AnnaSophia Robb
Sunday, March 8, 2009
Summer pour
Andante - Mozart
First off, I want to tell every one,
I hate summer and its blazing sun.
It’d burned my face, sweltered it with sweat,
I could hardly catch my breath.
I lived in a town,
Simple, yet could tire you down.
‘Cause it’s under the majestic posture
Of the ungrateful, blazing sun, ‘course I’m sure.
Yet –and yet- I’d loved being in here,
As long as I’m with my little sister, Kim.
And together, we’ll take a shower,
Fighting the heat, turning it over.
She was four and was cute,
She looked like my mother yeah it’s the truth.
She loves red dresses
And my mum’s sweet caresses.
My mother died in cancer,
Yes, I so much hate her.
Leaving me and Kim alone,
But luckily now I’m grown.
I took her position as a guardian,
Caring Kim, telling her how to be a good woman.
She obeyed me a lot,
So, mum, I still haven’t forgot.
We both love to rain that day, I remembered.
Singing a song, we want rain be delivered.

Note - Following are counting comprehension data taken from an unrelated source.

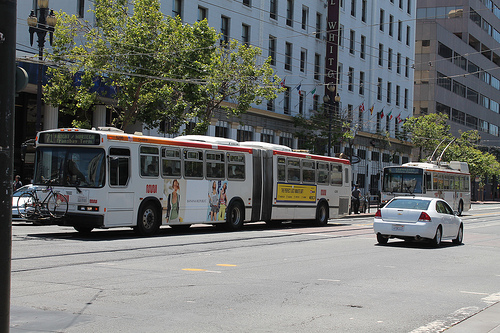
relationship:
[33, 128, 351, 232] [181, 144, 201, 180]
bus with a window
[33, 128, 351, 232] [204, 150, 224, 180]
bus with a window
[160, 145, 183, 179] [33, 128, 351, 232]
window on bus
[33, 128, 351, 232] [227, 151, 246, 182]
bus with a window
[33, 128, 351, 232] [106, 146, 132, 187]
bus on window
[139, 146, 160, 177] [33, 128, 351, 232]
window on bus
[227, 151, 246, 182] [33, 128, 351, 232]
window on bus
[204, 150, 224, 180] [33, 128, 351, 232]
window on bus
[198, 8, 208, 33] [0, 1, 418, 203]
glass on building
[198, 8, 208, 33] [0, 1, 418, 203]
glass in building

Oh! I hate the summer and its blazing sun,
Please, let the heat cool down and be gone!
She slept and I slept with her,
In my arms, she felt I was her protector.
I could feel her breathe,
I could smell her rosy cheek.
She once told me, that she lost her favorite ribbon,
I woke up, one night, turning the stove on when I found
The ribbon, swaying outside,
So to make her please, I quickly stride.
But the windswept took the ribbon away,
So I have to run for it as it swayed.
Far and far, it brought me,
Completely forgotten the fire, oh gee!
Therefore, when I came back,
I saw nothing but black.
Smoke covered the house,
Felt the horror through my brain it rushed.
I quickly came for Kim, my sister,
But the man beside, grabbed my shoulder.
“It’s too late, the fire had spread.”
Saw the pity on his face as he said.
I screamed like hell,
Shouting my sister’s name,
“Kim! Kim! Kim!”
But I’m a hopeless grim.
In my hand, I held the ribbon,
The tears, ungrateful it was, fell down.
The summer season had poured its rain,
Yes, I could feel coldness on my veins.
I didn’t manage to say goodbye,
So all I did was to cry and cry.
For my sister, Kim, my sister.
Yes, that’s the reason why I hate summer.